__PROBLEM TO WORK ON__:
Wherever the string "Retail" appears in the entries below, return the line that holds it.

Dataset entries:
━━━━━━━━━━

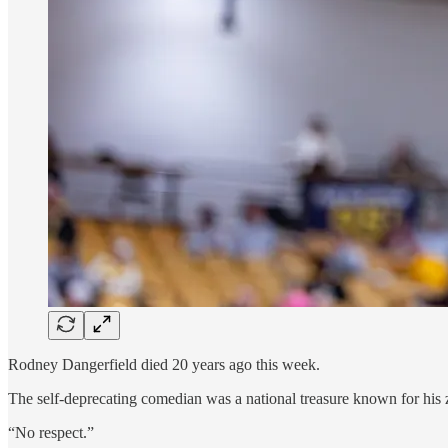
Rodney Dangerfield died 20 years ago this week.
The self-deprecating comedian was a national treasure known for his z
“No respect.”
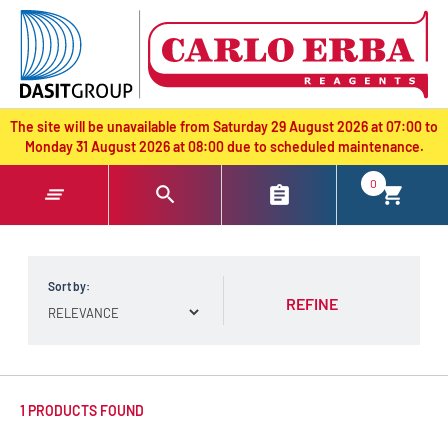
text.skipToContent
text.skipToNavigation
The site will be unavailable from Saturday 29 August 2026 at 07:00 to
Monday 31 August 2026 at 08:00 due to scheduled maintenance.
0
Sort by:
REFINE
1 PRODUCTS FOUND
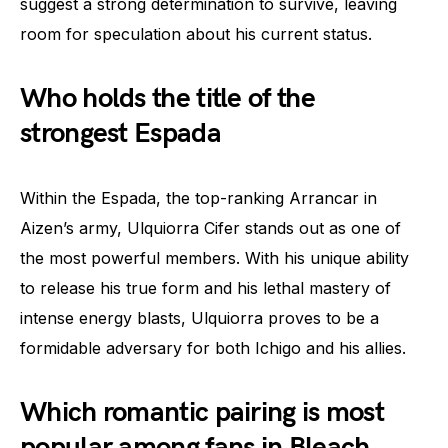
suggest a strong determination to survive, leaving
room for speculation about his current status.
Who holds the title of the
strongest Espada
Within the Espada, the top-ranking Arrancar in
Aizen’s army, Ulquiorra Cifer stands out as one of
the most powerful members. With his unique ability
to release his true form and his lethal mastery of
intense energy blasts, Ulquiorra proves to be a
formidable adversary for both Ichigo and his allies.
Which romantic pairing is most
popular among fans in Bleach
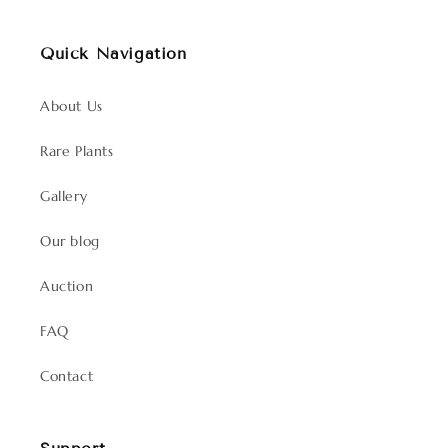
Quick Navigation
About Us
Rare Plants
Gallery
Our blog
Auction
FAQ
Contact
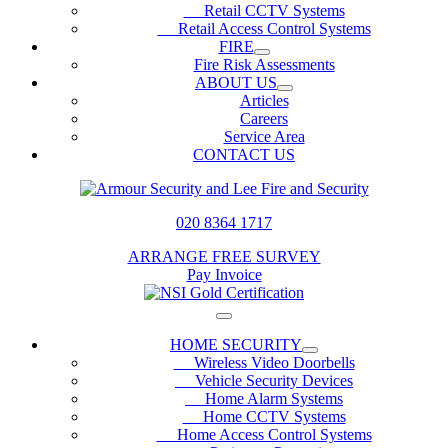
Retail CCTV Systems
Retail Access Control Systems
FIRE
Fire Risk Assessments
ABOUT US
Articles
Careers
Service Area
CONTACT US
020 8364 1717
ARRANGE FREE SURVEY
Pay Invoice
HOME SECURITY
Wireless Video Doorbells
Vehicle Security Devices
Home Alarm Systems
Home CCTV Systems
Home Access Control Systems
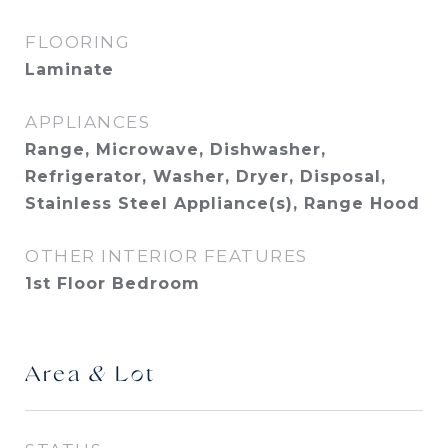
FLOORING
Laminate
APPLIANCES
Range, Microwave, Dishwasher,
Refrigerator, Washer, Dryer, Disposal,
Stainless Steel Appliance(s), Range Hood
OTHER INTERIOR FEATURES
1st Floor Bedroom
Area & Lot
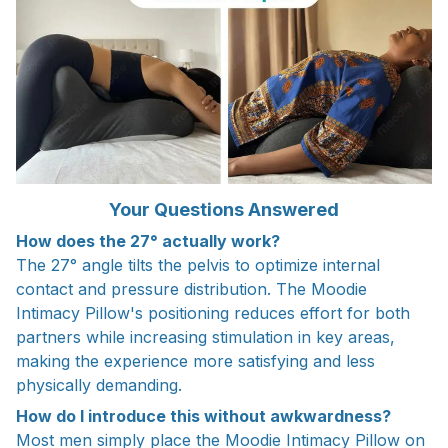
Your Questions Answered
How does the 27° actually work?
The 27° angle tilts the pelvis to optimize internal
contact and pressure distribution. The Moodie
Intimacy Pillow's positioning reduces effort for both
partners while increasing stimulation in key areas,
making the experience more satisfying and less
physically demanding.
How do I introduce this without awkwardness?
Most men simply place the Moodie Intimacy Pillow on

━━━━━━━━━━

__RESULT BELOW__:
Retail CCTV Systems
Retail Access Control Systems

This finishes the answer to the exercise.